* **EXERCISE OBJECTIVE**:
Look through the entries below and show every line containing the word "down".

* **GIVEN DATA**:
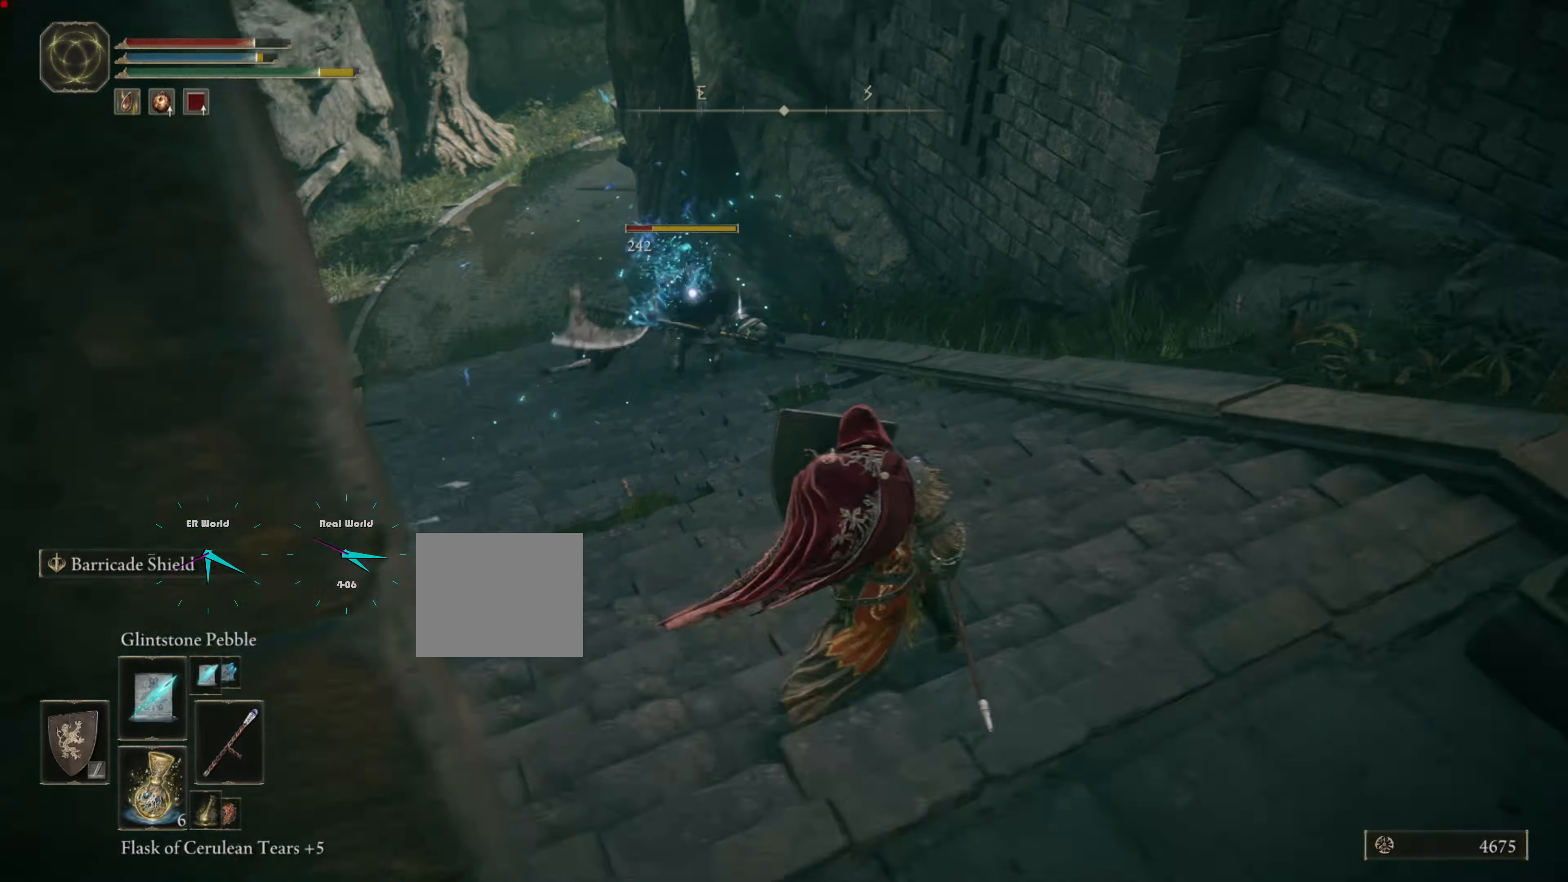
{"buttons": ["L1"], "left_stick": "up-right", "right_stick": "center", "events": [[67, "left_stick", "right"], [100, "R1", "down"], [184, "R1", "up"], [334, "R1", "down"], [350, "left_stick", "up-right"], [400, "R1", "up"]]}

==

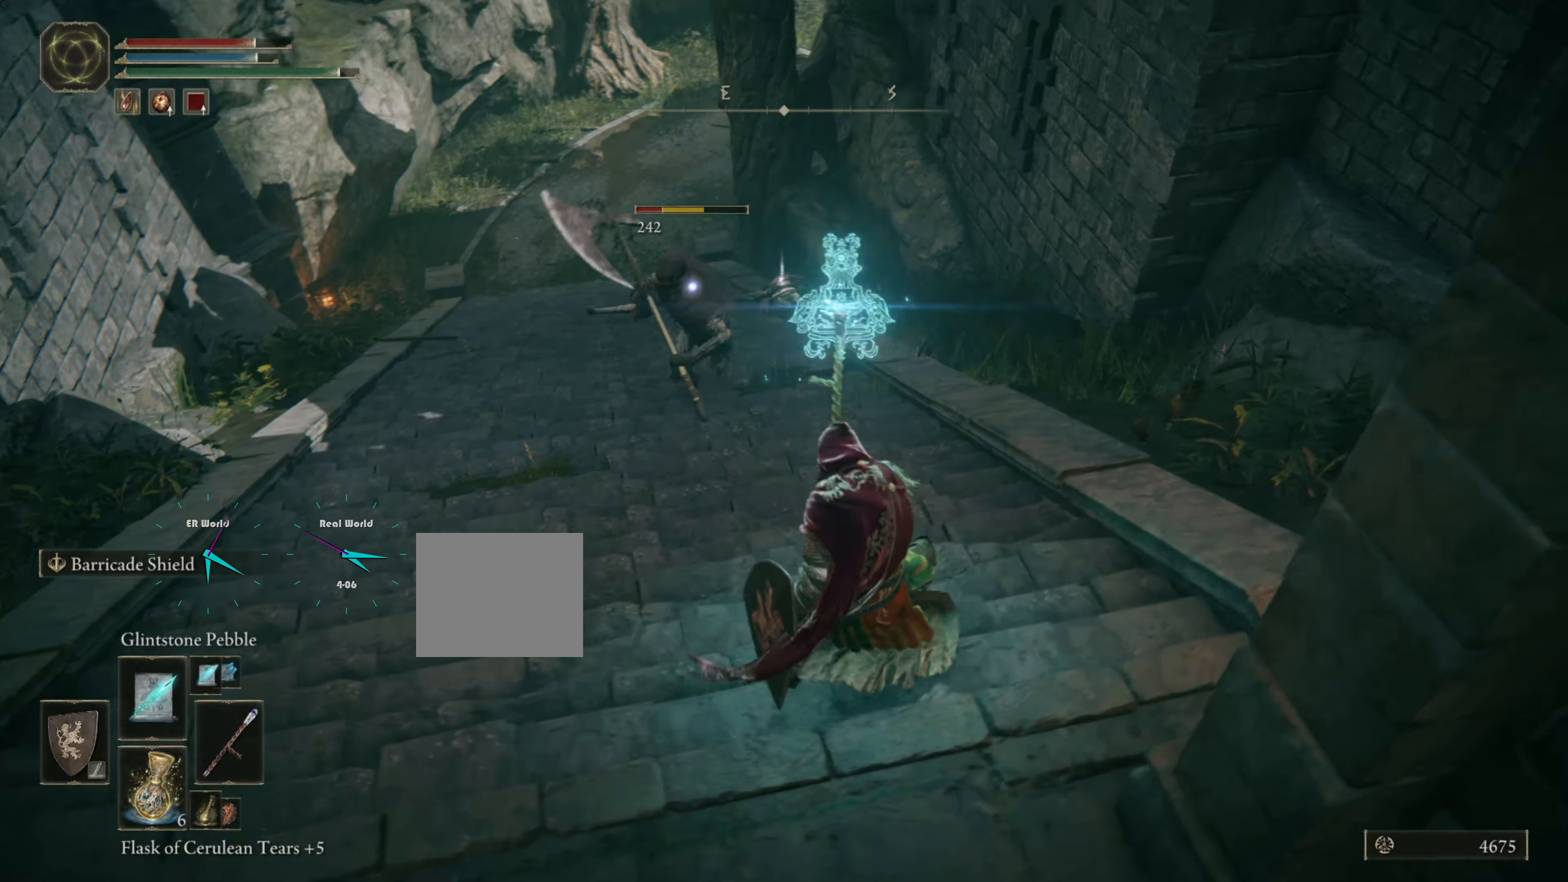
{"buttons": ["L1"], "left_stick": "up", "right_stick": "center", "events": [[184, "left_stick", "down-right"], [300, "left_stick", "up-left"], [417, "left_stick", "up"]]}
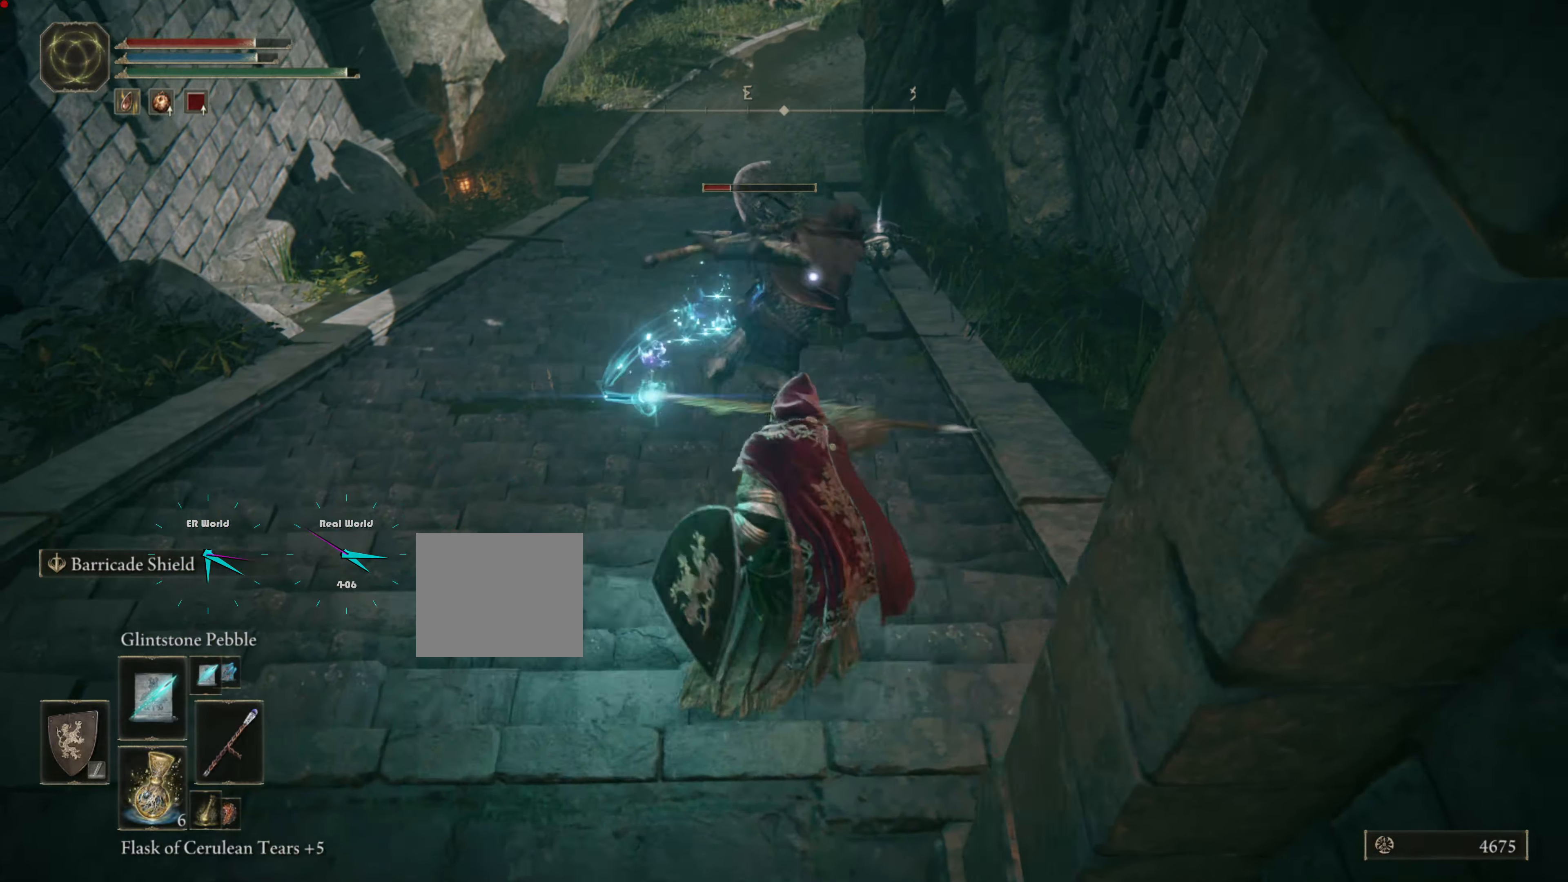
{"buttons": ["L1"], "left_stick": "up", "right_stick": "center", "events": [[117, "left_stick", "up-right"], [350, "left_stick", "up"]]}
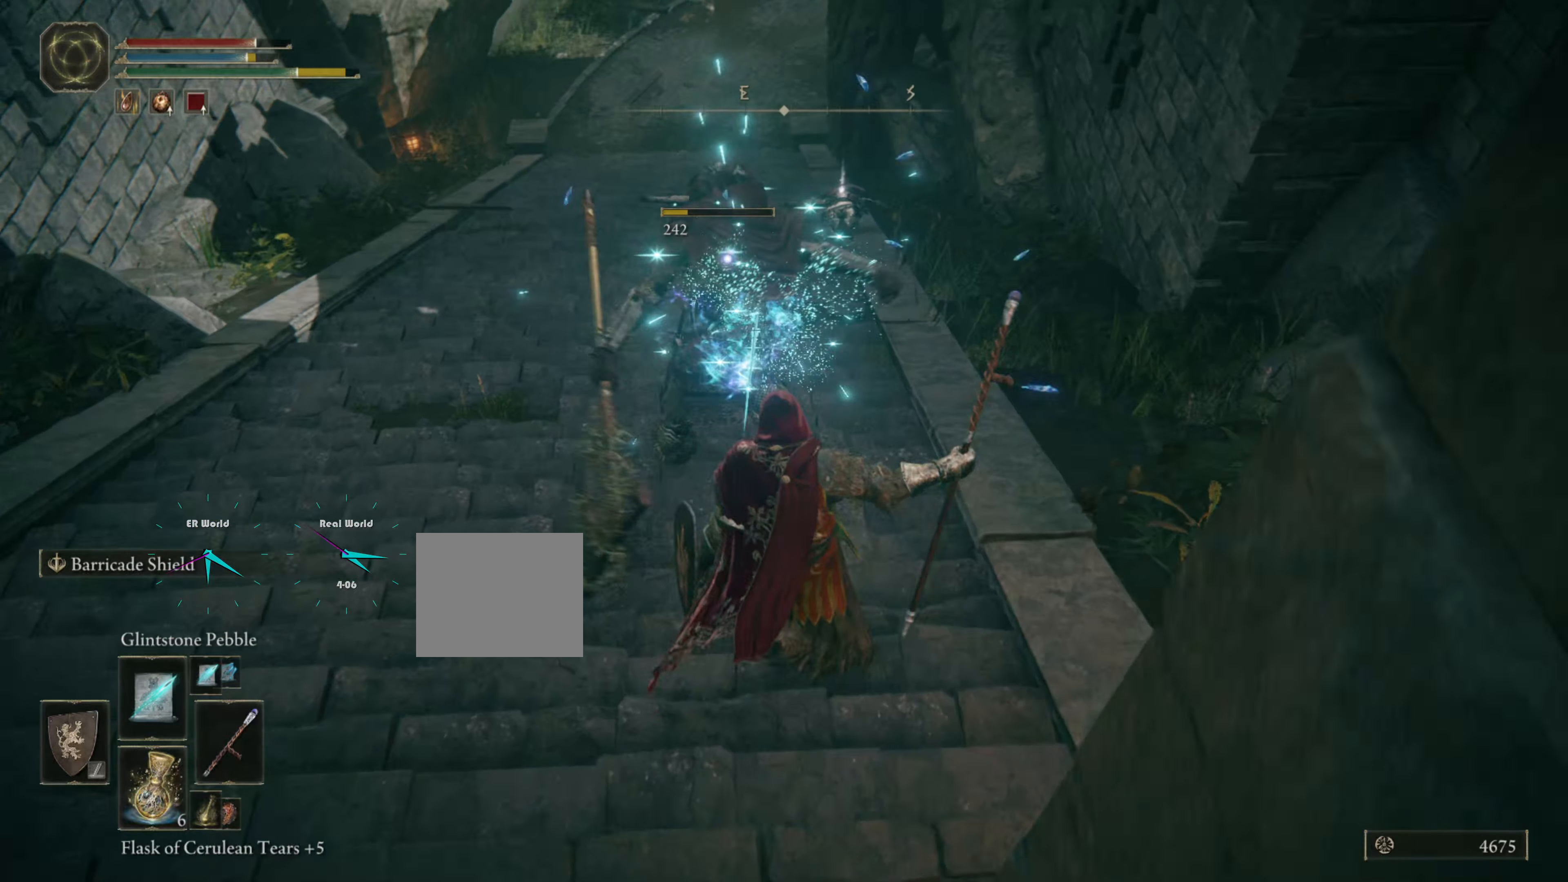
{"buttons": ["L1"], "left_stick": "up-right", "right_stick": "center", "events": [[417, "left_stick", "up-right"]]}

* **ANSWER TO THIS TASK**:
{"buttons": ["L1"], "left_stick": "up-right", "right_stick": "center", "events": [[67, "left_stick", "right"], [100, "R1", "down"], [184, "R1", "up"], [334, "R1", "down"], [350, "left_stick", "up-right"], [400, "R1", "up"]]}
{"buttons": ["L1"], "left_stick": "up", "right_stick": "center", "events": [[184, "left_stick", "down-right"], [300, "left_stick", "up-left"], [417, "left_stick", "up"]]}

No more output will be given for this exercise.